Given problem A:
Answer these questions about the patch:
(i) In tracepoint probes, what is the argument called instead of `ctx`?
(ii) Which command does the patch give as something that now works?
(iii) Under which license does the file header say the file is released?
Given problem B:
Can you write out everything in the patch from "This commit fixes" down to "an optional filter.", keeping every character unchanged?

Text:
● ● ● ● ●

Tracepoint probes don't have a `ctx` argument, it's called `args`
instead. The recently-added stack trace support code didn't take
this into account, and consequently didn't work for tracepoints.
This commit fixes the issue, so we can now do things like
`trace -K t:block:block_rq_complete`.
diff --git a/tools/trace.py b/tools/trace.py
index 6915fc0..d6aef8d 100755
--- a/tools/trace.py
+++ b/tools/trace.py
@@ -4,7 +4,7 @@
 #               parameters, with an optional filter.
 #
 # USAGE: trace [-h] [-p PID] [-v] [-Z STRING_SIZE] [-S] [-M MAX_EVENTS] [-o]
-#              probe [probe ...]
+#              [-K] [-U] [-I header] probe [probe ...]
 #
 # Licensed under the Apache License, Version 2.0 (the "License")
 # Copyright (C) 2016 Sasha Goldshtein.
@@ -362,18 +362,6 @@
                 for i, expr in enumerate(self.values):
                         data_fields += self._generate_field_assign(i)
 
-                stack_trace = ""
-                if self.user_stack:
-                        stack_trace += """
-        __data.user_stack_id = %s.get_stackid(
-          ctx, BPF_F_REUSE_STACKID | BPF_F_USER_STACK
-        );""" % self.stacks_name
-                if self.kernel_stack:
-                        stack_trace += """
-        __data.kernel_stack_id = %s.get_stackid(
-          ctx, BPF_F_REUSE_STACKID
-        );""" % self.stacks_name
-
                 if self.probe_type == "t":
                         heading = "TRACEPOINT_PROBE(%s, %s)" % \
                                   (self.tp_category, self.tp_event)
@@ -381,6 +369,19 @@
                 else:
                         heading = "int %s(%s)" % (self.probe_name, signature)
                         ctx_name = "ctx"
+
+                stack_trace = ""
+                if self.user_stack:
+                        stack_trace += """

● ● ● ● ●

Extracted information:
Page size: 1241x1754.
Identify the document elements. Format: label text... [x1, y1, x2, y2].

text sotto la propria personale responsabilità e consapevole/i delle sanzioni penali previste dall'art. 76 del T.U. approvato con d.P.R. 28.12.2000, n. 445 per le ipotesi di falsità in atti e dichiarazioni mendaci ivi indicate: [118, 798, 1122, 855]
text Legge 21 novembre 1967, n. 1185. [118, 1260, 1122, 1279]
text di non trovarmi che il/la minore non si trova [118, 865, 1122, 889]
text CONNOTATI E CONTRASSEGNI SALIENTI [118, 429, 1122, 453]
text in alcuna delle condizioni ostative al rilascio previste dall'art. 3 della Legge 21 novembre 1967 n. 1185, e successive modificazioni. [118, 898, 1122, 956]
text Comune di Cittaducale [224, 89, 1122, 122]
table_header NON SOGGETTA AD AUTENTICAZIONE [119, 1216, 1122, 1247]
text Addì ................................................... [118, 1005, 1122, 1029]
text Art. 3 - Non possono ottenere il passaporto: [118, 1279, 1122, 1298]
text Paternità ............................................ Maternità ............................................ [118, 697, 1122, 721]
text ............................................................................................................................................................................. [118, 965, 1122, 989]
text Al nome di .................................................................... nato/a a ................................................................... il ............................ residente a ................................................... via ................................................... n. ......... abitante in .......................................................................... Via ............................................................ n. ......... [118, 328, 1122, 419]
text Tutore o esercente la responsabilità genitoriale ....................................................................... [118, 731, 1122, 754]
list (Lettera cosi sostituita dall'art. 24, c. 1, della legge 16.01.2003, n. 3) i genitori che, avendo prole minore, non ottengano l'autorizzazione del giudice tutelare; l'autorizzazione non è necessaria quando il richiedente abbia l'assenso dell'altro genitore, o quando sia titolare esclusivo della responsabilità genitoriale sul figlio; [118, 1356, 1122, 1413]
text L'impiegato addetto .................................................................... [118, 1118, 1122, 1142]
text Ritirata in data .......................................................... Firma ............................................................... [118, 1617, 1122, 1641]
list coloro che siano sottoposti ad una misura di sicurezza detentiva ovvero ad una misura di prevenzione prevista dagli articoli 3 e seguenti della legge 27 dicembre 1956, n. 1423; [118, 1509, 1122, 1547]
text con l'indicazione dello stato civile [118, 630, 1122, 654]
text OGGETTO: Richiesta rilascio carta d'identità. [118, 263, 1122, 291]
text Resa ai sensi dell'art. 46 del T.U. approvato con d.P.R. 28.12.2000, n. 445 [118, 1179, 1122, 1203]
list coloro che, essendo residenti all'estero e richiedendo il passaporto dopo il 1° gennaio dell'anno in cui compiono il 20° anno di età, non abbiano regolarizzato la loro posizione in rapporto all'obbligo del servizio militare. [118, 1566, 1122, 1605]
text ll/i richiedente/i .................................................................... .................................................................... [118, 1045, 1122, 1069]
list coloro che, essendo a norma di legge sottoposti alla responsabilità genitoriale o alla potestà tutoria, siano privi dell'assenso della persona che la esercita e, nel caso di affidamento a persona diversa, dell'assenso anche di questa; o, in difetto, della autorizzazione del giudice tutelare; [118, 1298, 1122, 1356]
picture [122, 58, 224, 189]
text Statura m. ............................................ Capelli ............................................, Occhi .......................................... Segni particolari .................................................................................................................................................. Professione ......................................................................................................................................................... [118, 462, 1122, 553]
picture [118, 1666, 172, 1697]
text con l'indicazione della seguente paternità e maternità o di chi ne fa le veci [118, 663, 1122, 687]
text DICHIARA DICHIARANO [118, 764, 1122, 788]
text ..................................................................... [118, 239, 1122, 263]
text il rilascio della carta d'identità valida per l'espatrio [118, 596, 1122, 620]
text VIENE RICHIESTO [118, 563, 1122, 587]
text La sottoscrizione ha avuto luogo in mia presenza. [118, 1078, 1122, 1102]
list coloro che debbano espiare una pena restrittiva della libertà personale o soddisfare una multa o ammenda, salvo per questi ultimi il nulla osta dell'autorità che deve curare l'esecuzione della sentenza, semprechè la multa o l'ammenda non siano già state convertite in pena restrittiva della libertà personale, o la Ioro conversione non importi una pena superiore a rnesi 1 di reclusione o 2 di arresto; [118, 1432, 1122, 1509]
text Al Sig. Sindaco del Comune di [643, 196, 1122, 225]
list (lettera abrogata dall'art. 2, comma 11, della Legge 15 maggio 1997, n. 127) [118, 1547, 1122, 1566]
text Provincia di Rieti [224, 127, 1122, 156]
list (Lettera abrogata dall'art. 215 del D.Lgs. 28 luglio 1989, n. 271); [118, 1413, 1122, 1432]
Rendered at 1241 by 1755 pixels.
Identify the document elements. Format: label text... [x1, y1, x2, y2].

● ● ● ● ●

Task output A:
(i) `args`
(ii) `trace -K t:block:block_rq_complete`
(iii) The Apache License, Version 2.0

Task output B:
This commit fixes the issue, so we can now do things like
`trace -K t:block:block_rq_complete`.
diff --git a/tools/trace.py b/tools/trace.py
index 6915fc0..d6aef8d 100755
--- a/tools/trace.py
+++ b/tools/trace.py
@@ -4,7 +4,7 @@
 #               parameters, with an optional filter.